Republik ini didirikan oleh orang-orang yang berintegritas. Integritas itu membuat mereka jadi pemberani dan tak gentar menghadapi apa pun terutama dalam hal pemberantasan korupsi. Di tengah kondisi rakyat yang hidup dalam kemiskinan, kelaparan, dan ketidakadilan, beberapa waktu lalu bahkan ada wacana pemberian fasilitas mewah berupa mobil untuk pejabat negara.

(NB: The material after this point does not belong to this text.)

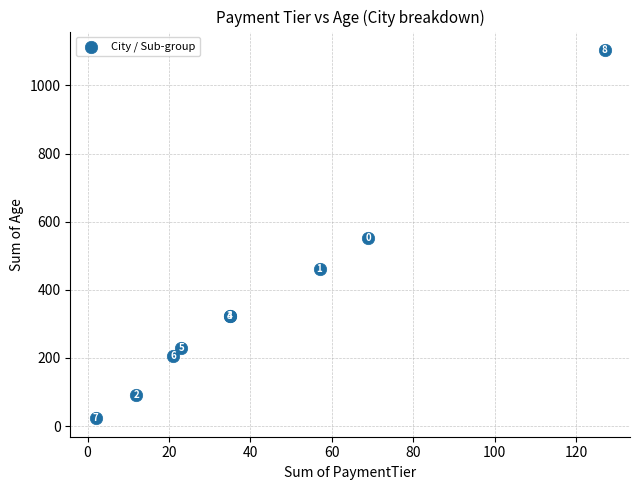

What Y value in the scatter plot is closest to 563?

552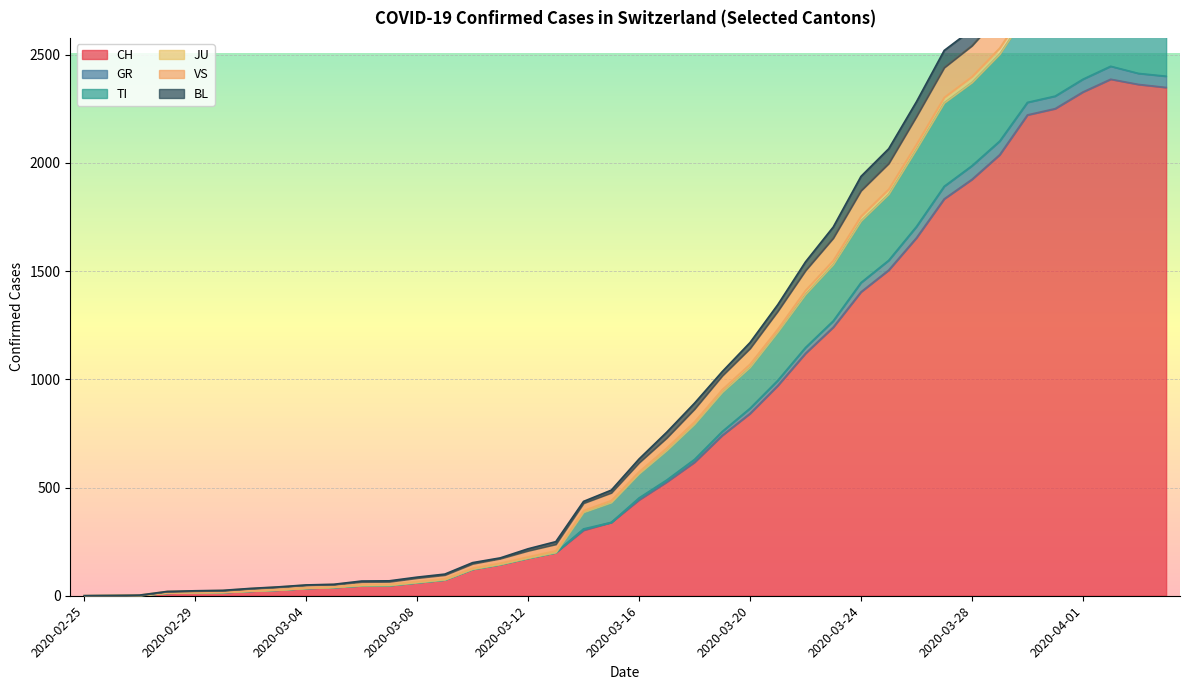

What is the label of the 34th point from the left?

2020-03-29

Fenomena ini sangat tidak wajar mengingat rakyat hidupnya semkin sekarat akibat kenaikan BBM. Mobil mewah justru dianggap hal yang wajar bagi para pejabat di tengah kondisi ekonomi yang kurang membaik. Padahal jika kita perhatikan kinerja para pejabat belum begitu memuaskan.
Integritas, apalagi untuk sebuah bangsa, sungguh tidak dapat digadaikan atau diperjual-belikan demi saldo kekuasaan yang temporer saja (halaman 411). Jika menengok sejarah, republik ini dibangun oleh orang-orang yang bermoral dan berintengritas. Mereka memimpin tidak dengan kepura-puraan, tetapi integritas yang mereka suguhkan kepada rakyat. Para pendiri bangsa ini memberikan teladan yang baik bagi segenap rakyat.
Buku setebal 468 halaman ini, mengungkap dengan jelas ketidakberesan yang terjadi di tengah-tengah kita. Bangsa ini hanya diisi oleh pemimpin yang mengabaikan budaya. Mereka sudah tidak memiliki budaya malu demi memperkaya diri sendiri. Penulis juga mengingatkan jika kemajuan bangsa ini tanpa landasan kebudayaan maka yang terjadi hanya akan mendorong bangsa ini pada kekosongan dan kehancuran. Semoga buku Kebudayaan dalam Politik: Kritik pada Demokrasi bisa menjadi rujukan demi masa depan Indonesia yang lebih baik.